Kamis, 20 Oktober 2011

Cerbung


MENUNGGU KADO ISTIMEWA
DARI TUHAN
            Malam mulai gelap, lelap tertidur dari kelelahan yang menyelimuti seharian. Namun, hingga tengah malam mata tak kunjung terpejam. Ada apa gerangan. Ku pun langsung mengambil mobie dari saku jacket. Kekhawatiran membuatku mencari nomornya. Kebingungan terus bertambah, satu message darinya. Ia harus berhenti kuliah. Tanda tanya besar di kepalaku alasan tentang keputusan itu. Tak diam, ku langsung membalas messagenya dan memintanya untuk ketemuan besok di taman kampus pulang kuliah.
            Tepatnya ba’da ashar terlihat sudah ia duduk di bangku tempat kami sering janjian. Bertemankan novel Harry Potter nya dengan santai ia  mengunyah permen karet dibangku itu.
“ops, sorry Hany telat” (ujarku)
“hem…”
“Harry Potter, novel baru lagi?”
“yups,”
“duch..yang lagi BT, Han jangan dilibatkan dunk!”
“ya..ya..ya.. sorry! Nich permen”
“forever, maksudnya?”
“(hanya menaikkan bahunya)”
            Ku coba mulai masuk ke ceritanya. Sesuatu yang seharusnya hanya keluarganya yang tahu saat ini ia ceritakan padaku. Arief sosok cowok yang sombong awal pertama ku mengenalnya. Tapi setelah dekat, ternyata nggak seperti yang ku bayangkan sebelumnya.  Masalah yang ku hadapi dalam kehidupan belum seberapa dibandiing kehidupan Arief. Ia harus ditinggal oleh sosok ayah sejak usia 8 tahun. Sosok ceria yang sangat membutuhkan keluarga. Ariefcerita kalau ia sangat merindukan sosok ayah saat ini. Dan ia yakin kalau ayah belum meninggal. Keputusannya intik berhenti kuliah karena keadaan ekonomi keluarganya yang sedan mencapai titik minus.
“kenapa Arief nggak percaya kalau ayah sudah meninggal?”
“karena sampai detik ini Arief belum pernah melihat jenazah ayah dan mengunjungi pusaranya.”
“menurut cerita dari bunda giman?”
“ayah meninggal saat kerja ke gunung Lintang di Kalimantan. Ayah hilang bersama 3 rekan kerjanya. Dapat kabar bahwa mereka tewas disana. Sejak itu pula bunda membiayai hidup keluarga kami sendiri. Bunda banting tulang untuk kebutuhan kami. Sampai ketika bunda dipindah tugaskan ke Sulawesi kami juga harus pindah sekolah disana.
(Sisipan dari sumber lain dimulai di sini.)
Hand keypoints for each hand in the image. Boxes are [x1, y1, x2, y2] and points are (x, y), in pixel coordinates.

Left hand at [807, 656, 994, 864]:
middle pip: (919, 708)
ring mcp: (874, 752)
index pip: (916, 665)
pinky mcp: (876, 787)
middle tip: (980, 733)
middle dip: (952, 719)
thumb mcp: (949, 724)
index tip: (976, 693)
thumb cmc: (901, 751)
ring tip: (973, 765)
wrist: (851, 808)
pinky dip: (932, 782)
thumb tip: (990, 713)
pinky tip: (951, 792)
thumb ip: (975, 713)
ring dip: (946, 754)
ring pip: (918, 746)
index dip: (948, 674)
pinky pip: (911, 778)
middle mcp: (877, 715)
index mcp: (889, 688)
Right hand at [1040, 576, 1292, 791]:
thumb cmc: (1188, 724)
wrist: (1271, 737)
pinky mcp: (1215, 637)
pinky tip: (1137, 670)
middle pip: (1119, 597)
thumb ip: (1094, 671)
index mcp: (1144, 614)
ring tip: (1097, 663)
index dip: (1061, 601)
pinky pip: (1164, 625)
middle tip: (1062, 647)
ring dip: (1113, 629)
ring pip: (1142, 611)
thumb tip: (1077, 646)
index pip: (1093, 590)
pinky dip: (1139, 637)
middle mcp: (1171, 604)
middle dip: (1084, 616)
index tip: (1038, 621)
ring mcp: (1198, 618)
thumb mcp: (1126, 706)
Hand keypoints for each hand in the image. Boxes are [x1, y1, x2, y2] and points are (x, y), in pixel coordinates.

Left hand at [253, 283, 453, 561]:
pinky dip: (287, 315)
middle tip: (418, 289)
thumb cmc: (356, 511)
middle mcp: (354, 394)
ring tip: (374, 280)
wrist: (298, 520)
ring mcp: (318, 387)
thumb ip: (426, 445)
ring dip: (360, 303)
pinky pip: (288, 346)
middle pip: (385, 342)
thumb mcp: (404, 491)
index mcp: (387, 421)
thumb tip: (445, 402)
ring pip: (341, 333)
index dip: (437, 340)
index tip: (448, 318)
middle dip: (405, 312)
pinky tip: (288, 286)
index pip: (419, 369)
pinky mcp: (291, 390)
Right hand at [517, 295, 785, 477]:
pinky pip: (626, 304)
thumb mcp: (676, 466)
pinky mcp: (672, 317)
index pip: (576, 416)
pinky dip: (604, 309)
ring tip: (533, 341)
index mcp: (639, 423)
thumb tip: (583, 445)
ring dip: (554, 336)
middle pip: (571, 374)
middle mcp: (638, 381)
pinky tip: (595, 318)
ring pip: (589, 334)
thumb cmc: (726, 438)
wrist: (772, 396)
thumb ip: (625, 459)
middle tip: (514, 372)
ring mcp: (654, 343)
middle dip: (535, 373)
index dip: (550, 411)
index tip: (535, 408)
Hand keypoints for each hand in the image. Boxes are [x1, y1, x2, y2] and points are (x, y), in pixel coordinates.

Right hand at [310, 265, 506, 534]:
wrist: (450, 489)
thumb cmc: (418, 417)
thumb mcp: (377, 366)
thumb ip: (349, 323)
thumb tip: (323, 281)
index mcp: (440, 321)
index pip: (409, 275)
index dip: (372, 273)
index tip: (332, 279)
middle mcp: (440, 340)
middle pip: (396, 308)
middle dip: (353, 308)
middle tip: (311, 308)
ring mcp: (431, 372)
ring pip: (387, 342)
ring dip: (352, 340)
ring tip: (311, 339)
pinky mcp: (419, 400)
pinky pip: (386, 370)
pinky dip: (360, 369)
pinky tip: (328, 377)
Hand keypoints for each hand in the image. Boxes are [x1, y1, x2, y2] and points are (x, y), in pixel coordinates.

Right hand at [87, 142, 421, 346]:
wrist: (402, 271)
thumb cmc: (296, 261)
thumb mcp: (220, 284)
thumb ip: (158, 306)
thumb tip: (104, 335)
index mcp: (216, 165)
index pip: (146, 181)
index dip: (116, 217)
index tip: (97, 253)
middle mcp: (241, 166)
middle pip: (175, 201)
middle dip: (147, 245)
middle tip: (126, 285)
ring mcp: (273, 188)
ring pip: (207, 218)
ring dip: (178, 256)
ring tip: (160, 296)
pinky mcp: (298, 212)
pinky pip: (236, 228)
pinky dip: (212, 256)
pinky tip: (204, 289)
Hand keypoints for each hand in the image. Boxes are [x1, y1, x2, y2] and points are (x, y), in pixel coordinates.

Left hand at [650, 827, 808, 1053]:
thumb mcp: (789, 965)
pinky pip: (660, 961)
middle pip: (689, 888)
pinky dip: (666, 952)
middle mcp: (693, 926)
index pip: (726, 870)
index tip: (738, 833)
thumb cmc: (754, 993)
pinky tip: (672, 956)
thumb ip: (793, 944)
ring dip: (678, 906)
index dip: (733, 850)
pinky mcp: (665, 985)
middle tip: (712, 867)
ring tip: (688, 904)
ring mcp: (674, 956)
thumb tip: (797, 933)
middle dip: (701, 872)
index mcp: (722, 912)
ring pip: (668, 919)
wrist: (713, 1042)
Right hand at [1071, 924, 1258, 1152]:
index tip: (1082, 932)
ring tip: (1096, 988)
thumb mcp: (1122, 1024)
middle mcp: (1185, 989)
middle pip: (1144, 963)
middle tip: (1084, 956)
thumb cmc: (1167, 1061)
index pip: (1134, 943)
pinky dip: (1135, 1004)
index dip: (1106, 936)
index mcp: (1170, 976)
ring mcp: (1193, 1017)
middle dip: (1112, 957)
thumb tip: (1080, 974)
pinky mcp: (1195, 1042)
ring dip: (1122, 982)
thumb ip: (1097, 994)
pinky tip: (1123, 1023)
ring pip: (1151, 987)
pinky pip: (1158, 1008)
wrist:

“owh, tapi kan Arief nggak harus berhenti kuliah, Arief bisa kuliah sambil kerja, knp nggak?”
“(tertunduk diam)”
            Pendapat yang ku sampaikan ternyata diterima Arief. Selama 3 tahun beliau bekerja sambil kuliah. Hingga akhirnya kami sama-sama menyelesaikan sarjana kami. Di hari upacara pelantikan kesarjanaan kami, disitu pula pengumuman pemenang tander tingkat mahasiswa. Hadiah berharga di hari wisuda kami, proposal kami tembus dan berhasil memenangkan tander luar biasa itu. Yakni pembangunan tenaga listrik di daerah  pedalaman yang masih menggunakan lampu teplok. Ternyata pembangunannya jatuh di daerah Kalimantan. Kami pun lansung mempersiapkan diri untuk keberangkatan.
            Sepanjang  perjalanan ku melihat sayup wajah kerinduan dari Arief. Adakah ia merindukan ayahnya? Wajar fikirku. Dari usia 8 tahun ia telah di tinggal oleh sosok ayah. Hingga kemarin di hari jadinya ia hanya didampingi oleh bundanya. Aku ingat Arief pernah cerita kalau dia iri banget ngeliat anak cowok yang jalan dengan ayahnya. Dan Arief berharap banget bisa  memiliki ayah. Ku tak mampu berkata apa-apa. Hanya suasana kebisuan yang menyelimuti perjalanan kami siang itu.
            Sesampainya ditempat peristirahatan, terlihat oleh kami sosok lelaki tua yang giat sekali mencangkul di sawahnya. Padahal ketika itu  hujan gerimis membasahi tubuhnya. Lantas ku beranikan bertanya akan gerangan pada tetangga.